Spirit leapt down from the bank, growling. Straddling Scinan's motionless form, she bared her teeth at the strangers. "Who are you?" She snarled.
"Don't you remember?" One of them asked quietly, voice empty of emotion, and hope.
"I don't think I'd soon forget creeps like you!" She snapped back. "What do you want here?"
"We came looking for the dark souled one." Replied another, "the one responsible for this destruction."
"Well you won't find them here!" Spirit replied, "go look somewhere else."
"How astonishing," another murmured, "their powers are so faint. How could such feeble creatures survive in this place?"
"We too are feeble my friend." Another reminded, "so feeble compared to what we once were."
"You," Spirit said, lowering her guard a bit. "You were part of the old Neopia too? I thought you came from this world."
"The same could be said of you." One of the beings said. "Are you not a spawn of this nightmare?"
"Of course not! Do I look like a spawn to you?" Spirit cried angrily.
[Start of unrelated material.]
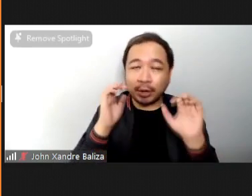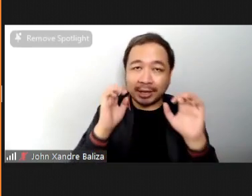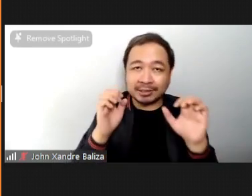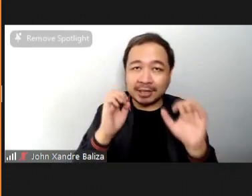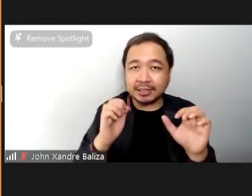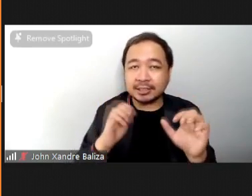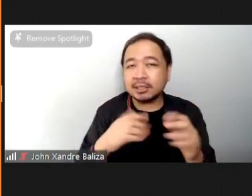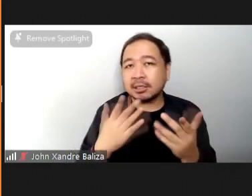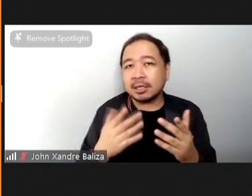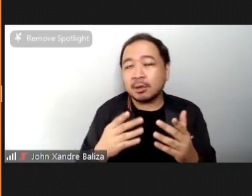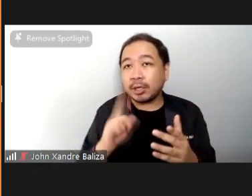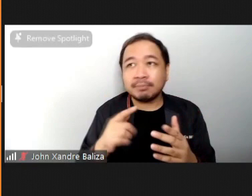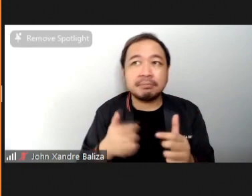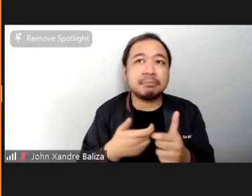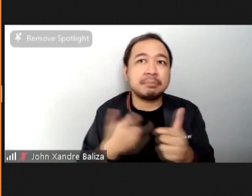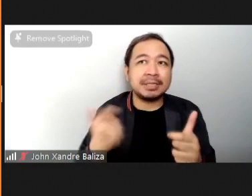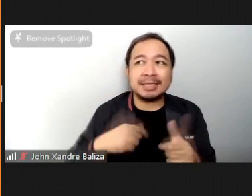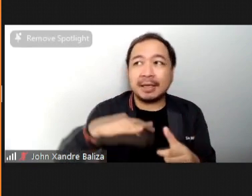advantage of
"This... is not Neopia anymore." Said one of the beings, one that had not spoken before now. "The rules of what is and what isn't have been torn to shreds and thrown to the ground. There are no rules anymore, there is nothing that we may count on anymore, not even each other."
Spirit shook her head. "I don't believe you, I can count on Sci." She cocked her head at them. "It's so strange, saying that this isn't Neopia anymore, that things are different, it's what Scinan keeps saying." She looked hard at them, "who are you?" the lupe inquired again.
Another spoke, unlike the others, this one almost had a regal tone in her voice. But it was just a ghost of an emotion. Just a hint of something that had been there and no longer was. "You do know us, ArizonaSpirit, and you will remember." The being reached up with pale hands and drew back it's hood.
Long gray bangs, held in place by a silver circlet, fell to frame her narrow, pale face. Her eyes were also pale, not just light, but pale, almost faded. But even though she had become as powerless as a gray faerie, there was no mistaking her. It was Fyora, the faerie queen, of Faerieland.